We wandered about Dinkelsbühl for several hours. Like Rothenburg, the historically significant portion of Dinkelsbühl is not very extensive. In both places, a person roaming at random will soon find that they have returned to a familiar spot more than once. In our case, that spot was more quickly recognized by aroma than appearance. It was an intersection near a very inviting pastry shop, complete with a friendly English-speaking baker. Apparently, it was inevitable that lunch that day was going to be German pastry.

Nördlingen
[Nördlingen] After lunch, we headed further south toward the town of Nördlingen, which, along with Rothenburg and Dinkelsbühl, completes a trio of the most frequently visited fortified medieval towns along the German Romantic Road. Nördlingen, or more properly Nördlingen am Ries, is not as immaculately preserved as its more popular sisters. In parts of the town, the cobblestone lanes have been replaced by paved streets, and a few contemporary-looking stores are located within the defensive walls.

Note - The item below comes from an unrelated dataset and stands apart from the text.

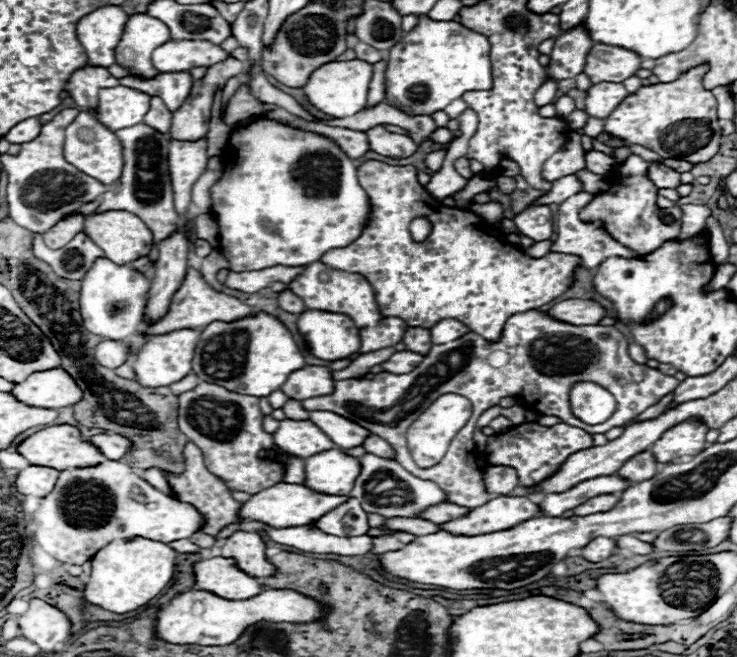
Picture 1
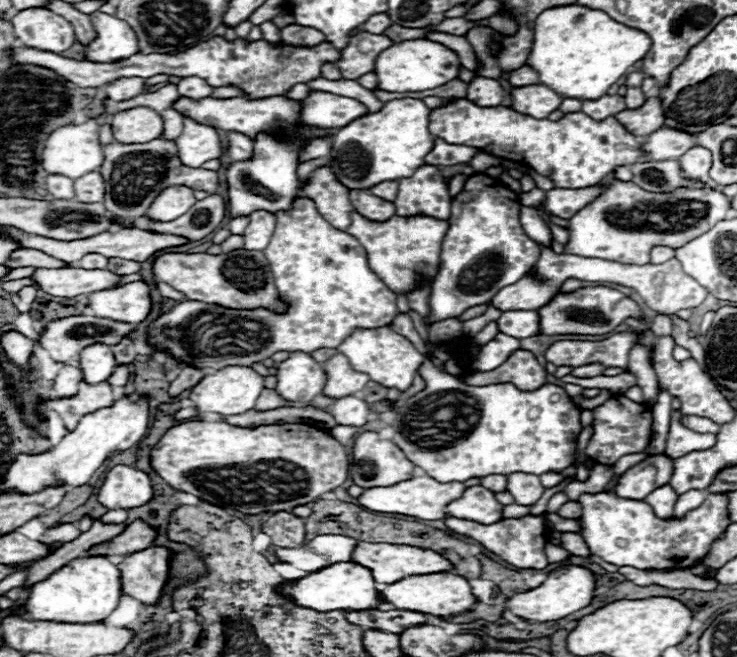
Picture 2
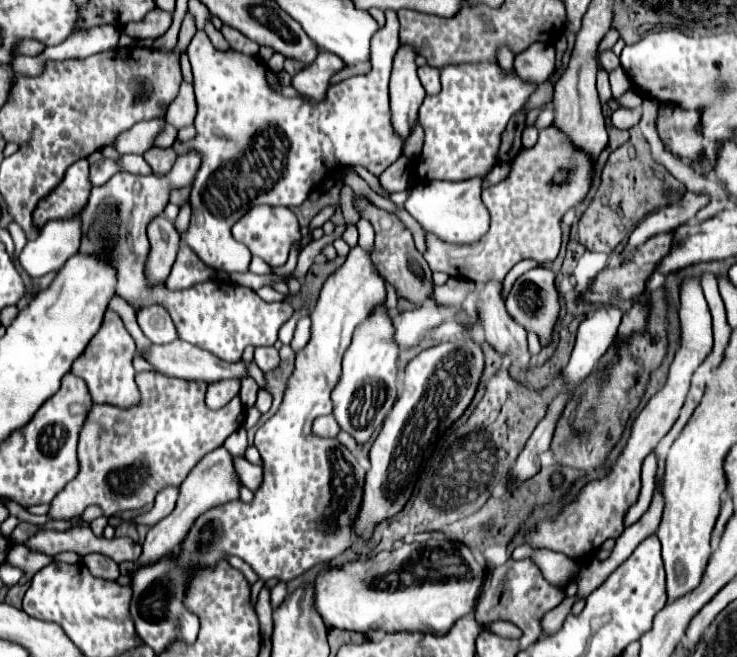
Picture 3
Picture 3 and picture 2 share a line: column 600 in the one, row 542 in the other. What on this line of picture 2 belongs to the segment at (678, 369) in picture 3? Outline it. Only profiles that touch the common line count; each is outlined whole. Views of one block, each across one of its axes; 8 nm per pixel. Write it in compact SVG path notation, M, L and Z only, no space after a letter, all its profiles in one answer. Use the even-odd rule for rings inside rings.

Nördlingen is unique among the three towns because a visitor can walk the entire length of the wall, which is well over 1km in circumference. What is most striking about the wall, however, is that it is almost perfectly circular. This is because Nördlingen was built at the center of an ancient impact crater. Although the crater extends well beyond the town, in fact the impact basin contains exactly 99 villages, the Nördlingen wall was constructed along a disruption in the basement geology commonly found within the central portion of an impact crater. The town has a museum dedicated solely to the science and history related to the impact event. It is located on Eugene Shoemaker Platz, which is a place name that has a personal connection to me. Gene Shoemaker was not an obscure medieval mayor of Nördlingen. He was a renowned planetary scientist that pioneered the study of impact cratering, and was the first to recognize the impact nature of the Ries basin in which Nördlingen is situated. Tragically, he was fatally injured several years ago while doing field work in Australia. Gene Shoemaker was unfailingly gracious to young researchers in the field of planetary science, and, although I didn't know him well, I was fortunate enough to have been acquainted with him.

At the center of Nördlingen is the Church of St George, which, for reasons unknown to me, has a spire that is called the Danielturm (Daniel's Tower). The spire is located precisely at ground zero of the ancient impact point and coincides with the exact center of Nördlingen. A popular activity among visitors is to climb the 366 steps of the Danielturm to a viewing platform that is 90 meters (nearly 300 feet) above the ground. The view from the top is spectacular. The red rooftops of the town, combined with the meticulously cultivated green and yellow fields of the Ries basin, create a colorful mosaic of past and present. From the top of the Danielturm, it is possible to see all 99 villages of the Ries, each with a single church steeple. It was also possible to see the stretch of the Romantic Road from which we first glimpsed this town two years earlier, and which we would soon follow back to Rothenburg.